*Text for analysis*:
┄┄┄┄┄┄

Blog about painting Three Cliffs Bay, Gower by Emma Cownie

We didn’t get an “Indian Summer” in September, which when we usually get one in Wales. What we have had, instead, is a series of sunny days in late October/early November. The sparkling autumn light is stunning. From a painter’s point of view is more interesting than summer light. So last week I drove down to Three Cliffs Bay to enjoy the light. I was surprised by the dark blue of the calm sea. It was  quite a different colour from the summer sea.

Painting of Three Cliffs Bay, Gower, Wales
Three Cliffs Autumn Light

I was hoping that there would be plenty of orange bracken and there was. Not on the slope of the the Three Cliffs, as they are covered in grass, but on the slopes of Cefn Bryn, in distance.

Painting of Pobbles Bay, Gower
Painting of Pobbles Bay, Three cliffs, Gower

These colours sum up the Welsh landscape for me. In fact, I think I like the Welsh landscape in autumn/winter best. The red and the green of the bracken and the grass also put me in mind of the red and the green of the Welsh flag.

welsh_flag_wallpaper_by_magnaen-d36mhaj.jpg
Welsh Flag (an interpretation)
Painting of Great Tor, Three Cliffs Bay Gower
Light on Great Tor (Gower)

┄┄┄┄┄┄

(Spatial grounding rows)
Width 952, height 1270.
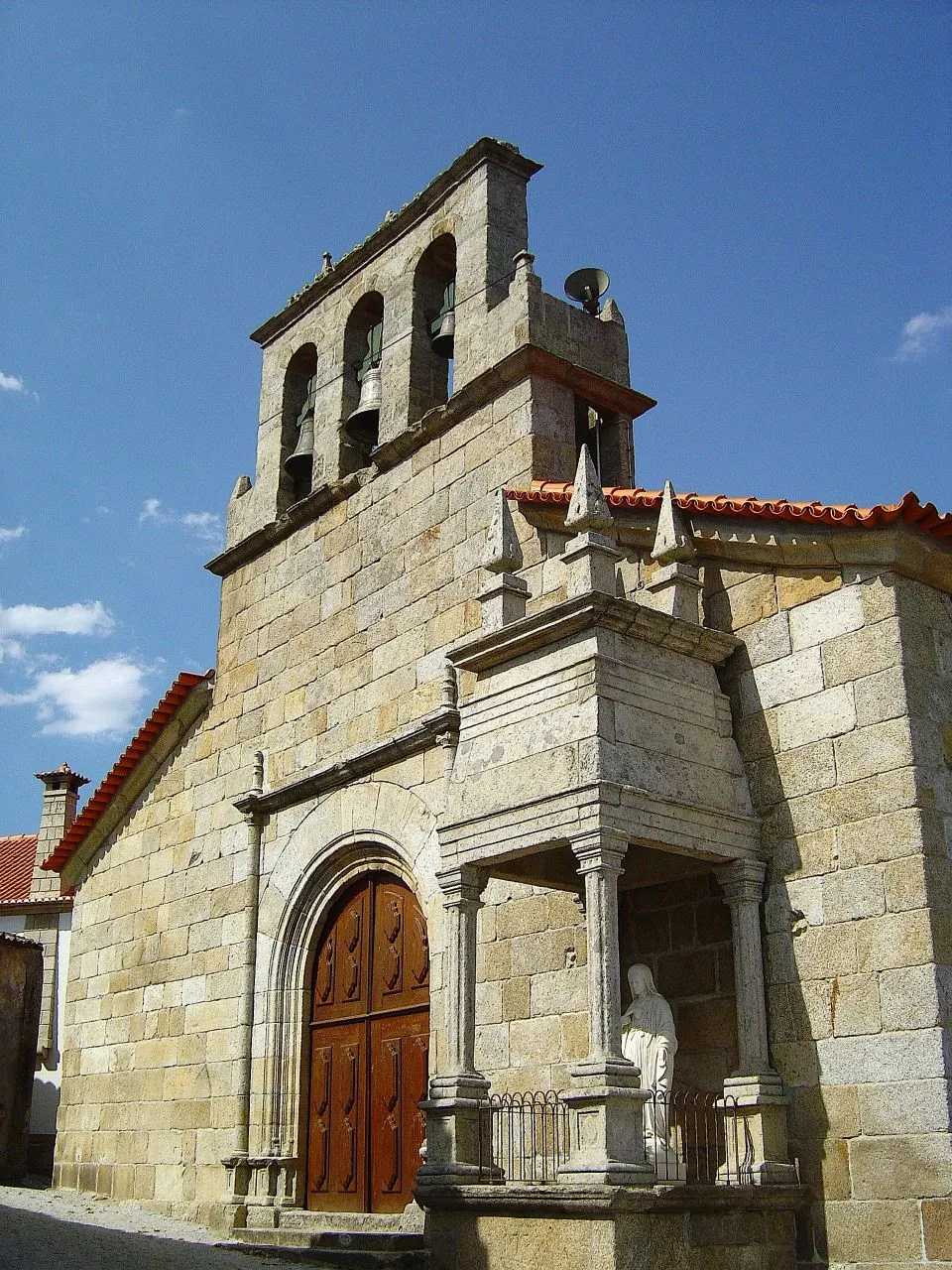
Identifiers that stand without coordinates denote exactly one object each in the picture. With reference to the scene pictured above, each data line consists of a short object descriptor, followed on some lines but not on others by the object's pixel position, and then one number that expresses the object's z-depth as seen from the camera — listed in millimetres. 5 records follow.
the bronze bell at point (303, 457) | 12117
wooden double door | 8945
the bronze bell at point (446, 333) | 10695
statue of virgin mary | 6480
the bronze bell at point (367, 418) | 11352
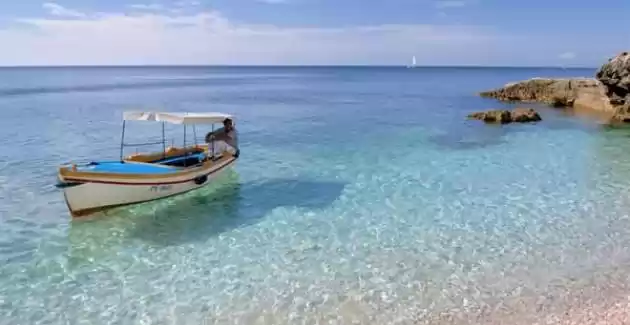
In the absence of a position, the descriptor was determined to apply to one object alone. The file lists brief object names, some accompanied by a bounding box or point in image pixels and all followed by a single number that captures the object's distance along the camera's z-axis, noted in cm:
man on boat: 2097
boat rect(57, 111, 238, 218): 1602
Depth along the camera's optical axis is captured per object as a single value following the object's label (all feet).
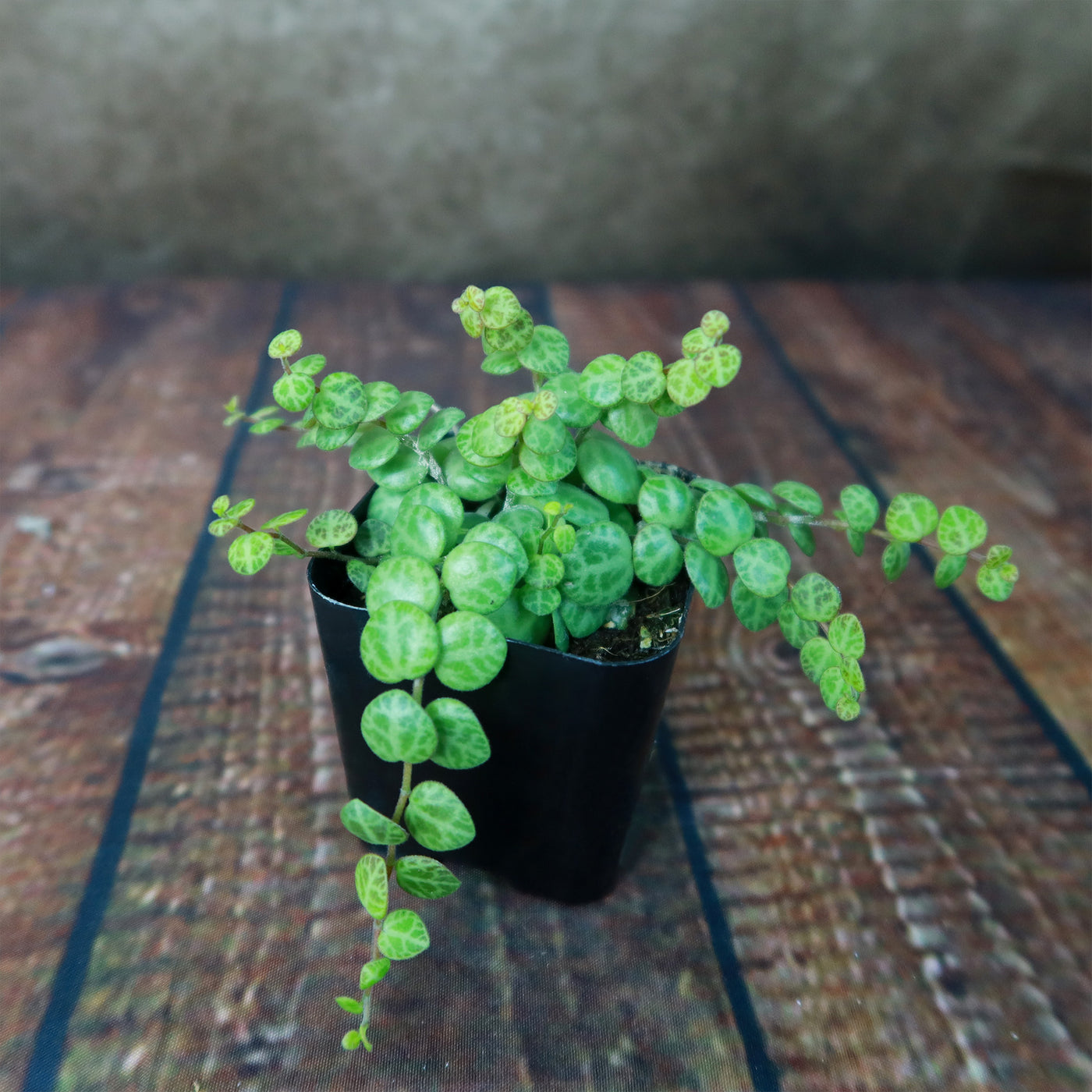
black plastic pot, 0.53
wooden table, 0.56
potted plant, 0.48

┄┄┄┄┄┄

*Tasks to complete*:
**a)** Please rewrite the paragraph in the Three Cliffs Bay blog post that begins "We didn’t get an “Indian Summer”" in a shorter form that keeps its main facts.
**b)** Extend the Three Cliffs Bay blog post, starting after its final line.
You won't need the rows for anything here.

*Exercise answers*:
**a)** Wales had no Indian Summer in September, but late October and early November brought a run of sunny days. The sparkling autumn light is stunning, and to a painter it is more interesting than summer light. So last week I drove to Three Cliffs Bay to enjoy it and was surprised by the dark blue of the calm sea, quite different from its summer color.

**b)**
I find it ironic that there’s less light around but its better quality, from an artists’ point of view. I still have not adjusted to the clocks going back last month, and I am still waking at 5 -5.30am! It does not seem to matter what time I go to bed, I awake in the dark feeling ready to rise. So I get up and here I am tapping away at my computer in the dark waiting for the sun to rise. Soon I will have to get my SAD lamp out to stop the slow slide in winter gloom. Before, you ask, yes, SAD lamps work for me.

Does anyone else suffer from this problem? Does anyone have any tips for sleeping in later?

Update: I sat with my SAD lamp on for 20 minutes around 7 pm last night and it seemed to help me go back to sleep when I awoke at 4.30 am, and I didn’t get that “wake up” surge of hormones til 6.30. A definite improvement.